> _Entries provided_:
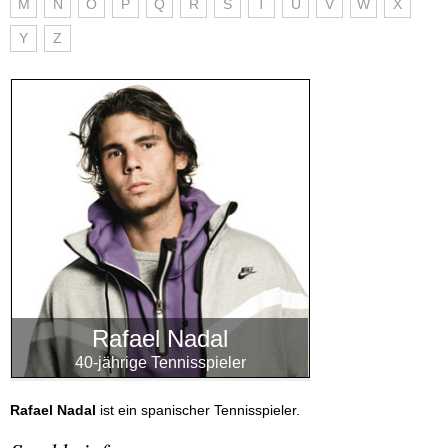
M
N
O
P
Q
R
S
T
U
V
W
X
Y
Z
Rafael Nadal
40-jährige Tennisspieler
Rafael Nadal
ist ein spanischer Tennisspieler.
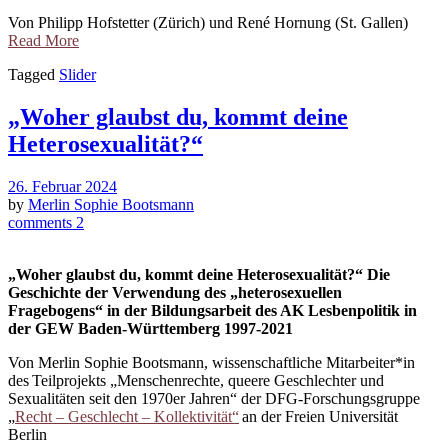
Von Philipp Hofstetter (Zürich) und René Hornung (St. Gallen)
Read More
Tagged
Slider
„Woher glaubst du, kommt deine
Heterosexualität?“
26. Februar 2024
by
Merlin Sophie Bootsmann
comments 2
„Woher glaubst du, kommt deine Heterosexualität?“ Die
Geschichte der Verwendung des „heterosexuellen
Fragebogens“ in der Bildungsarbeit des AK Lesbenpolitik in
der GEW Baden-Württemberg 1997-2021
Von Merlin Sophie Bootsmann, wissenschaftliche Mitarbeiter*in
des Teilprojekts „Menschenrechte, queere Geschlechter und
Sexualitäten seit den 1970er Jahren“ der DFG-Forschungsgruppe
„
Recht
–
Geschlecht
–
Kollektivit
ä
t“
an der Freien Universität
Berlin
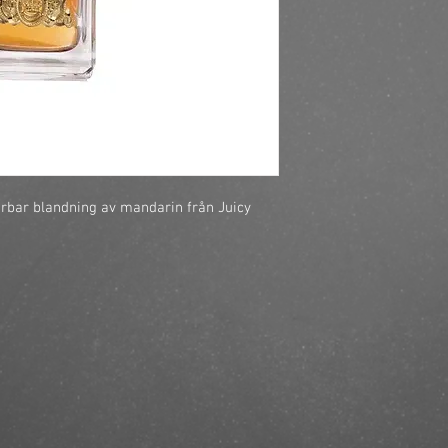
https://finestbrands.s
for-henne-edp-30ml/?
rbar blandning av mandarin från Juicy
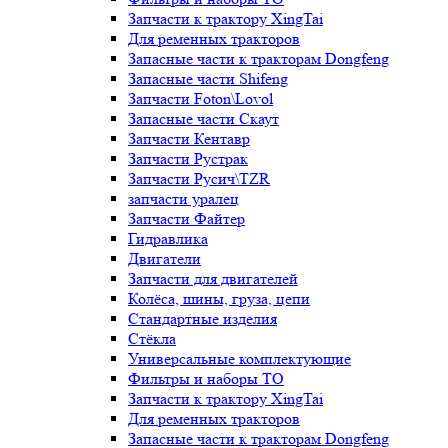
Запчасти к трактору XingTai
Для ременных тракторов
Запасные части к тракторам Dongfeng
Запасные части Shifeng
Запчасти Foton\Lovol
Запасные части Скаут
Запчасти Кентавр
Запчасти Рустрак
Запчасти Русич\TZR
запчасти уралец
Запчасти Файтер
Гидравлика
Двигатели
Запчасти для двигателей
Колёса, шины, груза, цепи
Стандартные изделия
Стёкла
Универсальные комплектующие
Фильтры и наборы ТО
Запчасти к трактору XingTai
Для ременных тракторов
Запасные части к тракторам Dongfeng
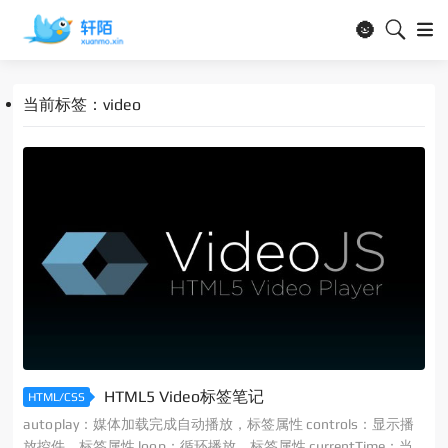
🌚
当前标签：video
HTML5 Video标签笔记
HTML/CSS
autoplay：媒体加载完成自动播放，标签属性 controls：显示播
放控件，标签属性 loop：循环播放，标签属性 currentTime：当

> _Task to complete_: Search the data above for the word "标签属性" and say how many lines contain it, giving only that number.

> _Response to this exercise_: 2